Manuela durante a pintura da empena / Foto: Divulgação @navas_manuella

De Caraguatatuba, litoral norte de São Paulo, Manuela sempre trabalhou com sua arte, pintando quadros com cenas de seu dia a dia, mas até o início da pandemia trabalhava em uma loja. 

 “Eu não estou em aberturas, não conheço curadores, por ser mãe não consigo estar em muitos lugares, mas eu me posiciono continuando, a minha arte é isso. Eu faço todo dia porque é a minha verdade”, conclui.

Para Manuela, enquanto mulher negra, representar pessoas negras em seu trabalho é uma extensão de sua vida também, com referências em sua família e comunidade. “Como uma artista figurativa me veio retratar meu cotidiano, minhas memórias. Retratar pessoas pretas, independente da situação, é a única coisa que me cabe. É onde tenho mais proximidade, olhar minha mãe e minhas vizinhas, repassar o negro a partir do olhar de uma pessoa negra”, conta Navas.

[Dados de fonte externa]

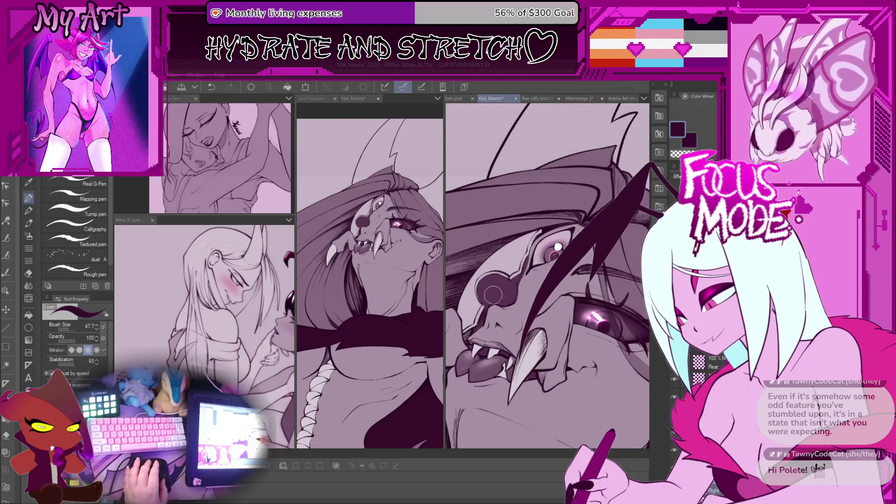
scroll(495, 294, "down", 2)
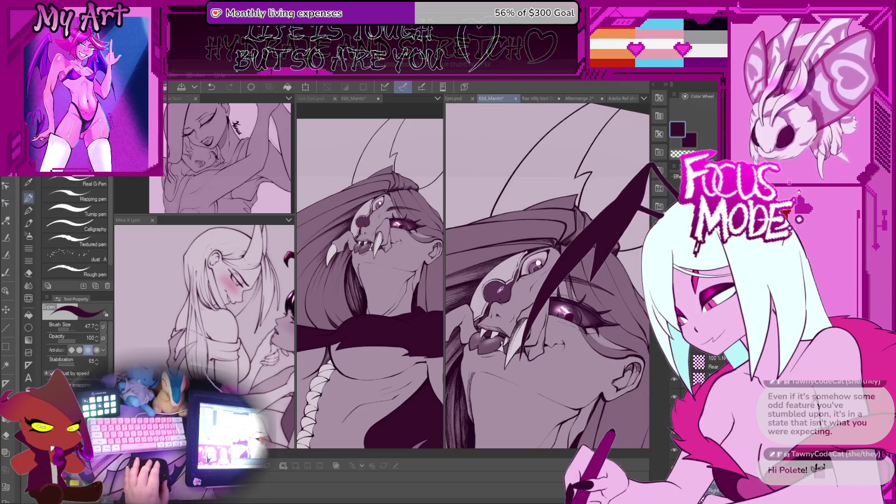
left_click(501, 292, "alt")
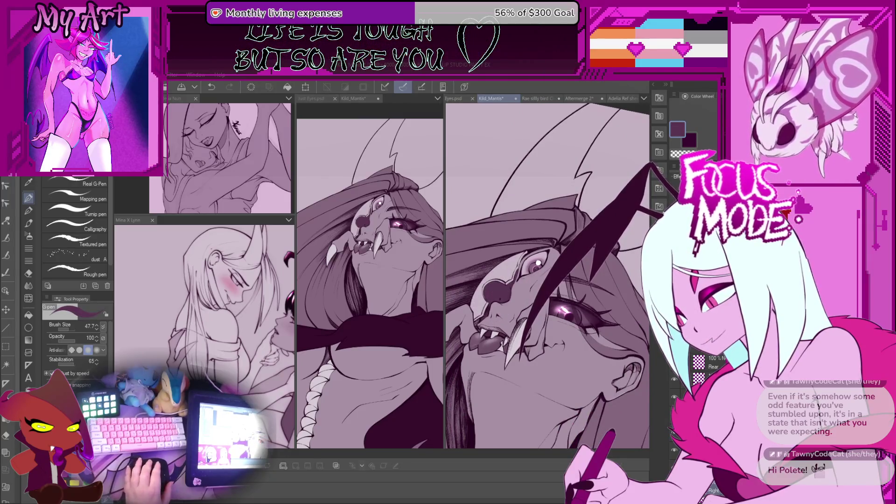
left_click_drag(513, 299, 498, 289)
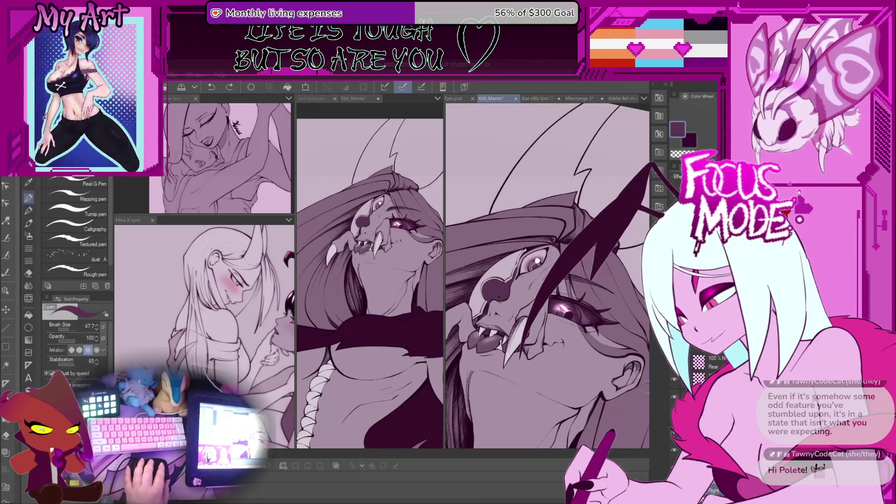
left_click(496, 290)
left_click_drag(496, 291, 534, 327)
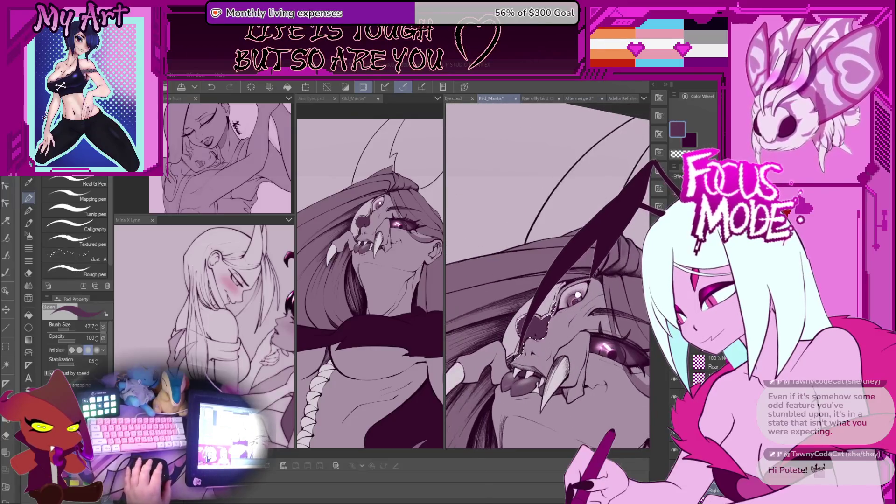
scroll(566, 385, "down", 2)
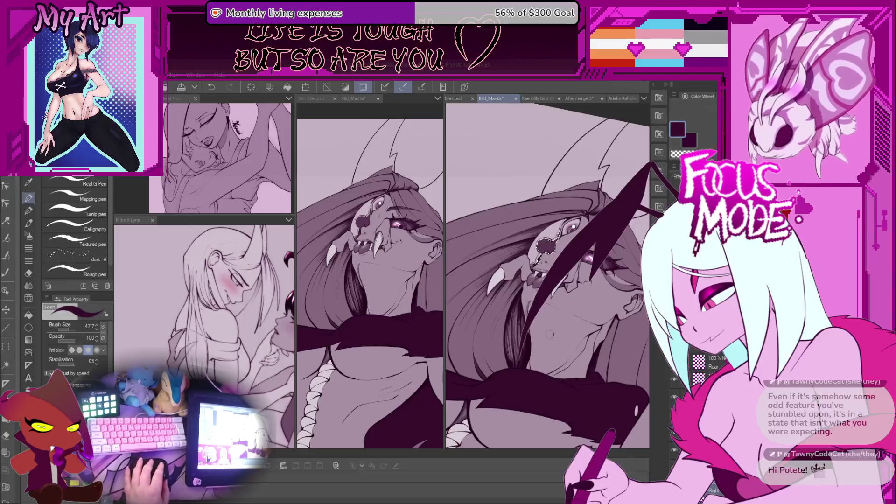
scroll(550, 350, "up", 3)
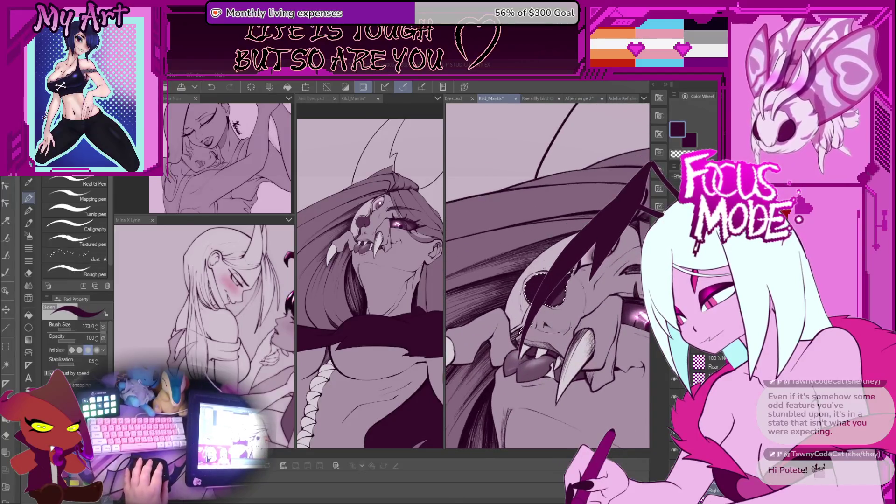
- Deselect the nose and widen the main Kild_Mantis view
key("ctrl+d")
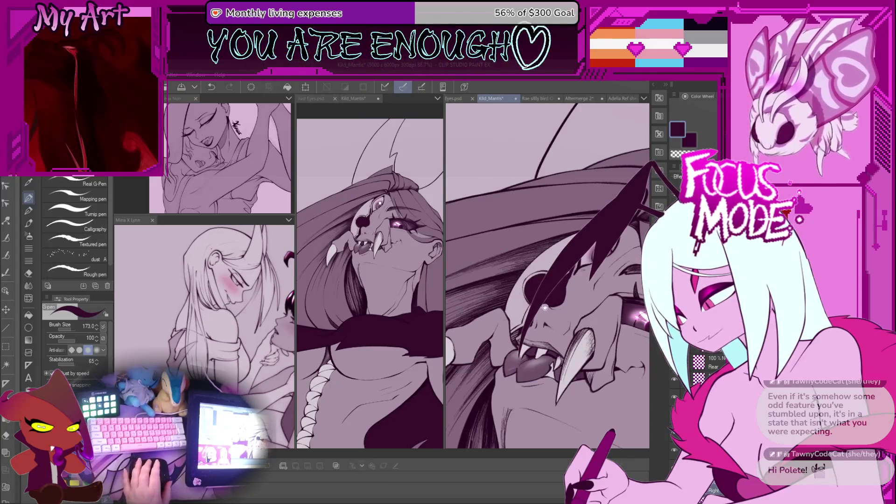
scroll(500, 282, "up", 2)
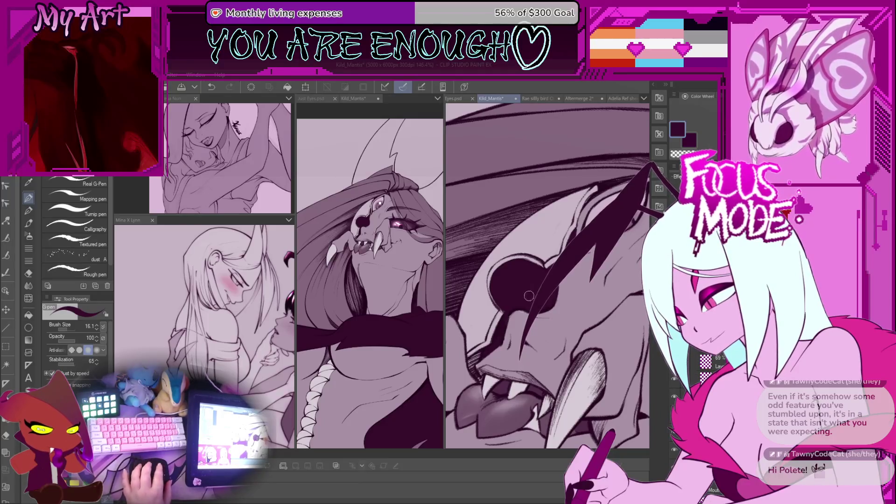
scroll(529, 297, "down", 3)
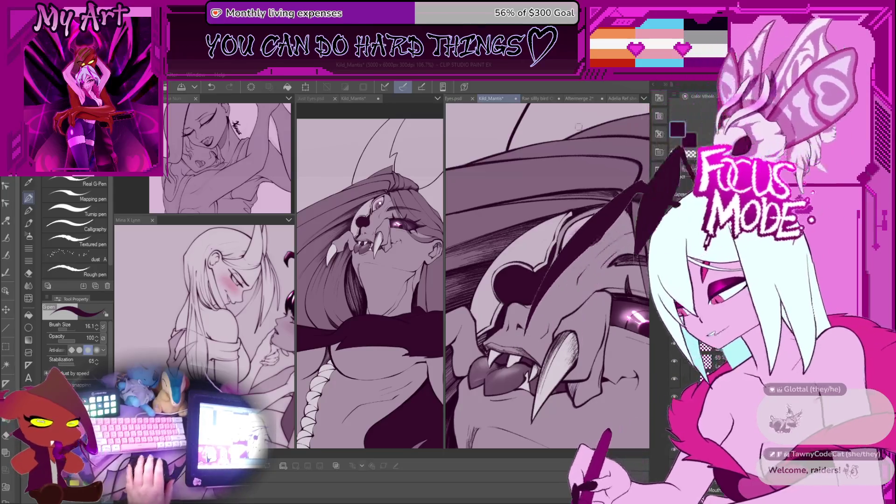
left_click_drag(444, 109, 626, 109)
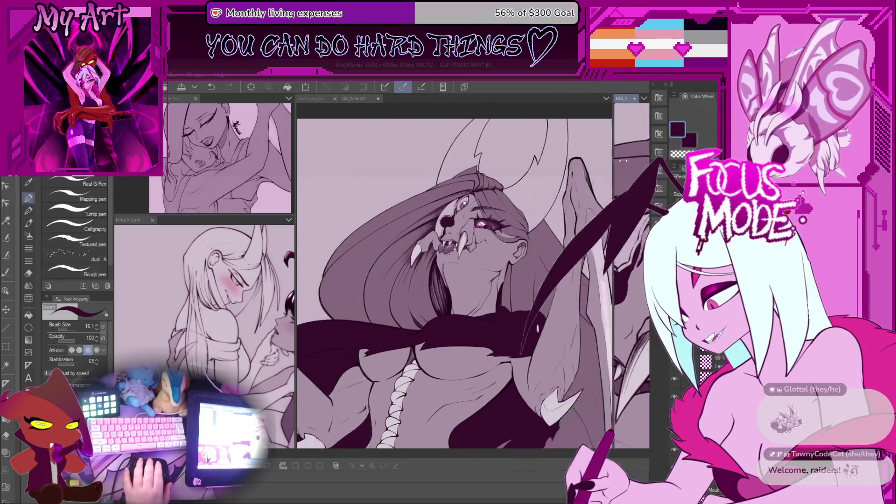
- Fit the whole canvas in the view, then widen the second view and make it active
key("ctrl+0")
scroll(510, 231, "up", 1)
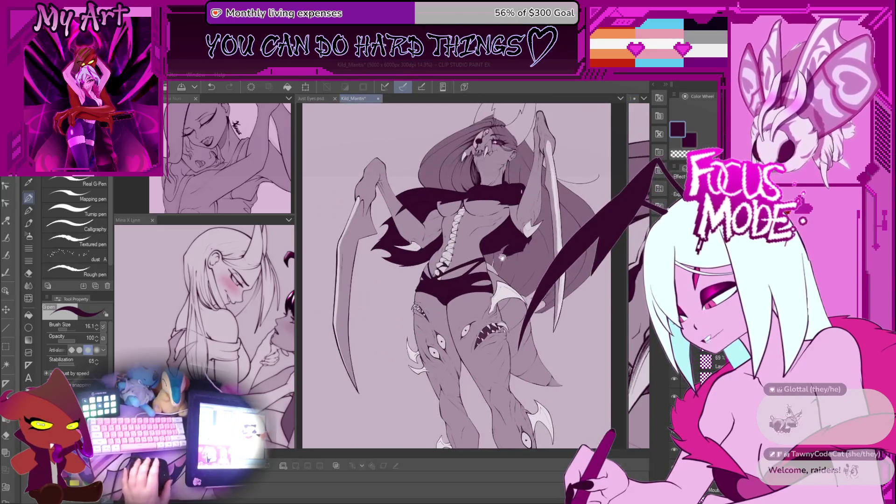
left_click_drag(509, 341, 506, 340)
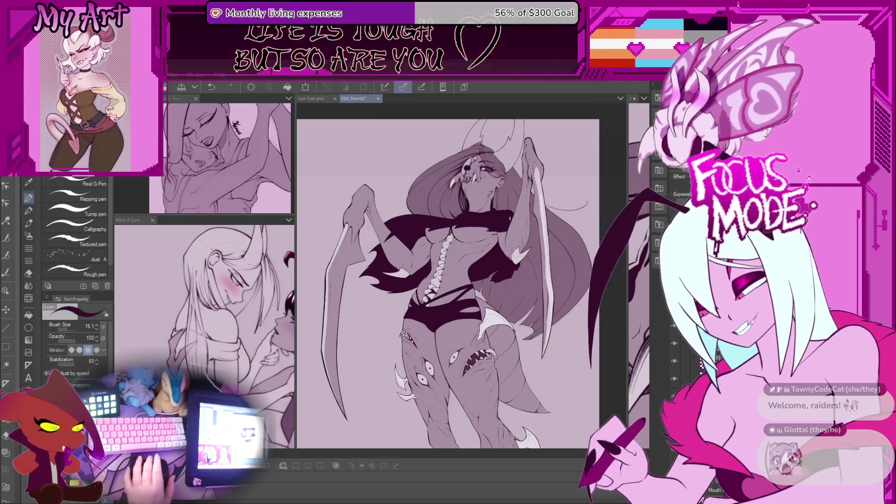
left_click_drag(627, 187, 477, 187)
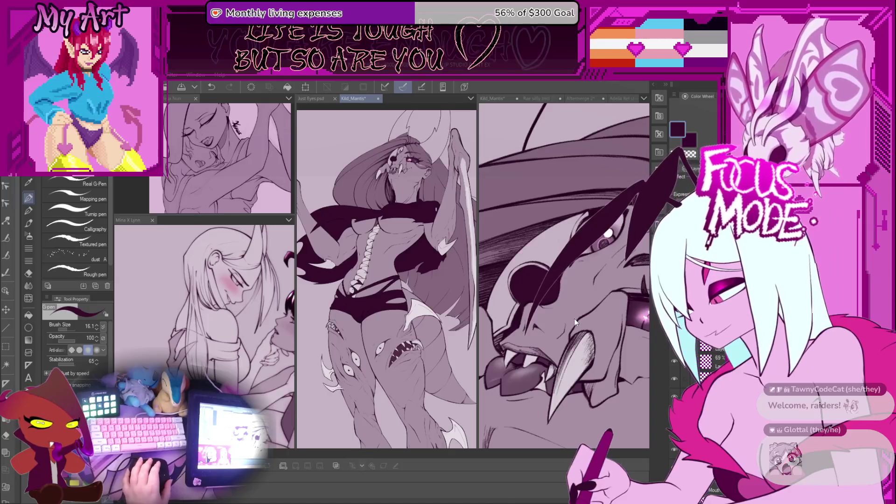
left_click(593, 341)
scroll(593, 341, "down", 10)
scroll(588, 199, "up", 5)
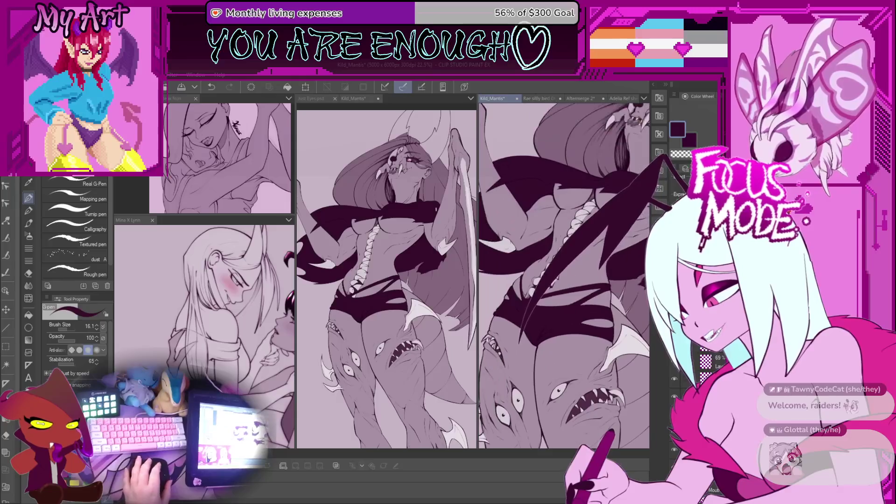
scroll(588, 199, "up", 5)
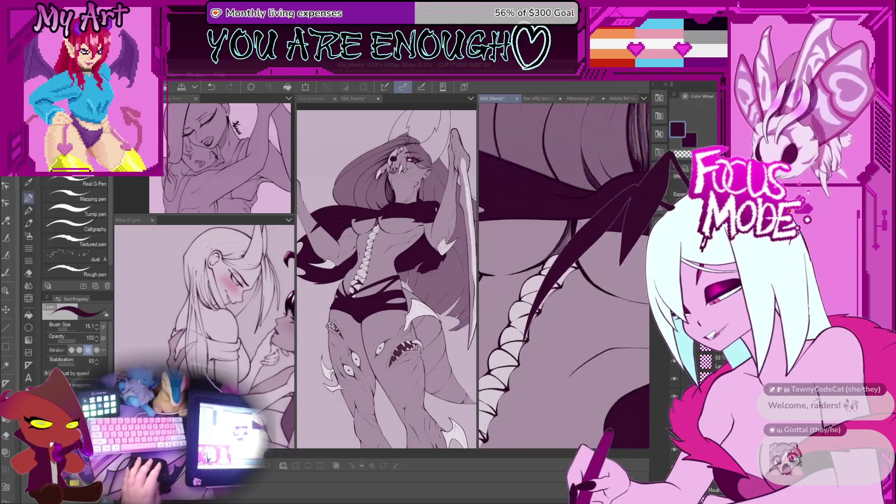
- Paint dark textured strands into the hair with the Xenos half texture pencil
key("p")
scroll(563, 293, "down", 3)
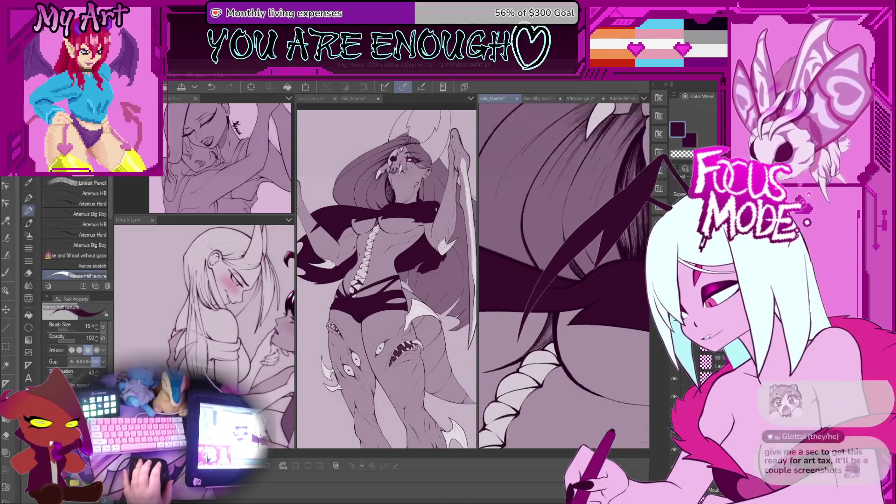
scroll(586, 297, "up", 4)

“Eu coloco muitas cenas do cotidiano como um exercício filosófico, ao olhar coisas mais básicas do dia a dia e ver a beleza delas. Ver a beleza na crueza”, explica. 

“Tem uma pintura minha que é uma manicure e eu recebi muitas mensagens de pessoas falando ‘nossa minha mãe me criou assim’, páginas de manicure repostaram. A artista Teresa Cristina entrou em contato comigo e relatou que foi a primeira profissão dela, isso me emocionou muito”, relembra.

Mural

Com o tema Resistência, cada artista que participou do NaLata expressou a sua maneira na própria arte o que é resistir. A pintura de Manuela no festival chama-se Odo Nnyew Fie Kwan / Joy as an act of Resistance – Odo Nnyew Fie Kwan é um é um símbolo adinkra, presente no sapato a mulher da pintura, que pode ser traduzido como “Os que seguem o caminho do amor, encontram o caminho para casa”, o segundo título é “A alegria como ato de resistência”, em tradução livre. 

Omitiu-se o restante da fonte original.